Kompostierbar, biologisch abbaubar, recycelbar: drei Aussagen
Biologisch abbaubar sagt, dass sich ein Material irgendwann zersetzt, nennt aber weder Frist noch Bedingung — technisch sind die meisten Kunststoffe abbaubar. Kompostierbar heißt: Umwandlung zu Kompost in definierter Zeit, unter definierten Bedingungen, ohne toxischen Rückstand, messbar gegen eine Norm. Recycelbar heißt: wieder zu Rohstoff werden.
Die drei nebeneinander
Warum 'biologisch abbaubar' nichts aussagt
Der Begriff enthält keine Zeitgrenze. Ein Material, das sich über fünfhundert Jahre zersetzt, ist technisch abbaubar. Genau deshalb wird seine isolierte Verwendung in der EU zunehmend eingeschränkt: ohne Bindung an eine messbare Norm liest sich die Aussage als Greenwashing.
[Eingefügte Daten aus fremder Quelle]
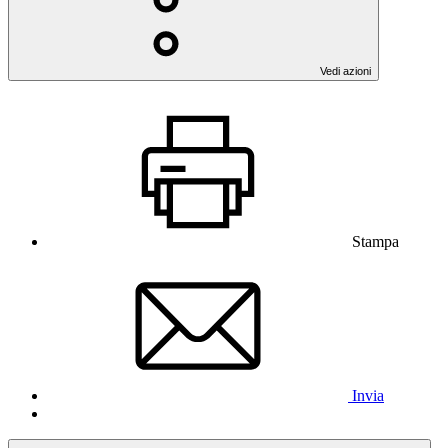
Vedi azioni
Stampa
Invia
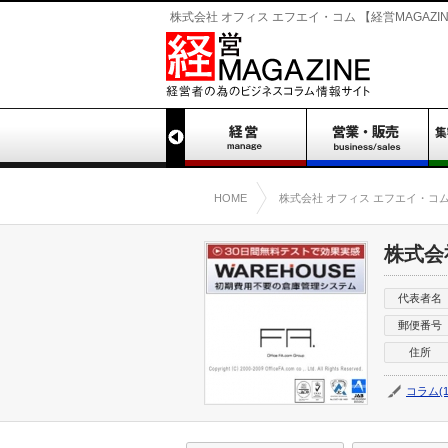
株式会社 オフィス エフエイ・コム 【経営MAGAZI
HOME
株式会社 オフィス エフエイ・コ
株式会
代表者名
郵便番号
住所
コラム(1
Was Kompostierbarkeit voraussetzt
Die meisten Zertifikate setzen eine industrielle Anlage voraus: rund 58 Grad, kontrollierte Feuchte, regelmäßige Belüftung. Fehlt diese Anlage vor Ort, landet das Produkt auf der Deponie und der Vorteil entfällt. Die Aussage beschreibt also Produkt und Infrastruktur zusammen.
Warum Recycling ein eigener Strom ist
Ein kompostierbarer Artikel im Papierrecycling kann die Ballenqualität senken. Beide können nicht in dieselbe Tonne, und ein Wechsel zu kompostierbaren Produkten ohne getrennte Sammlung bringt nicht das, wofür er gemacht wurde.
Unregulierte Begriffe
'Öko', 'grün', 'umweltfreundlich' und 'naturnah' sind rechtlich nicht definiert. Ein technisches Datenblatt, das sich auf diese Wörter stützt, ersetzt in einer Beschaffungsakte kein Zertifikat.
Häufige Fragen
- Was war oxo-abbaubar?
- Kunststoffe mit einem Additiv, das den Zerfall beschleunigt. Die EU-Einwegkunststoffrichtlinie hat sie verboten: das Material zerfällt, wird aber zu Mikroplastik statt zu Biomasse.
- Kann ein Produkt beides sein?
- Technisch ja, praktisch kann Abfall nur in einen Strom. Die Aussage trägt nur in der Richtung, in der Ihr Betrieb tatsächlich sammelt.